◆ GOAL ◆
Reproduce each of the lines in these items exactly as they appear.

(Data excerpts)
* * * * * * * * *

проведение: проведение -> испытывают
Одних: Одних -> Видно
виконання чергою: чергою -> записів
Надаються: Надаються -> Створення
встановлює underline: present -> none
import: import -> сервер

* * * * * * * * *

◆ PROBLEM SOLUTION ◆
проведение: проведение -> испытывают
Одних: Одних -> Видно
виконання чергою: чергою -> записів
Надаються: Надаються -> Створення
встановлює underline: present -> none
import: import -> сервер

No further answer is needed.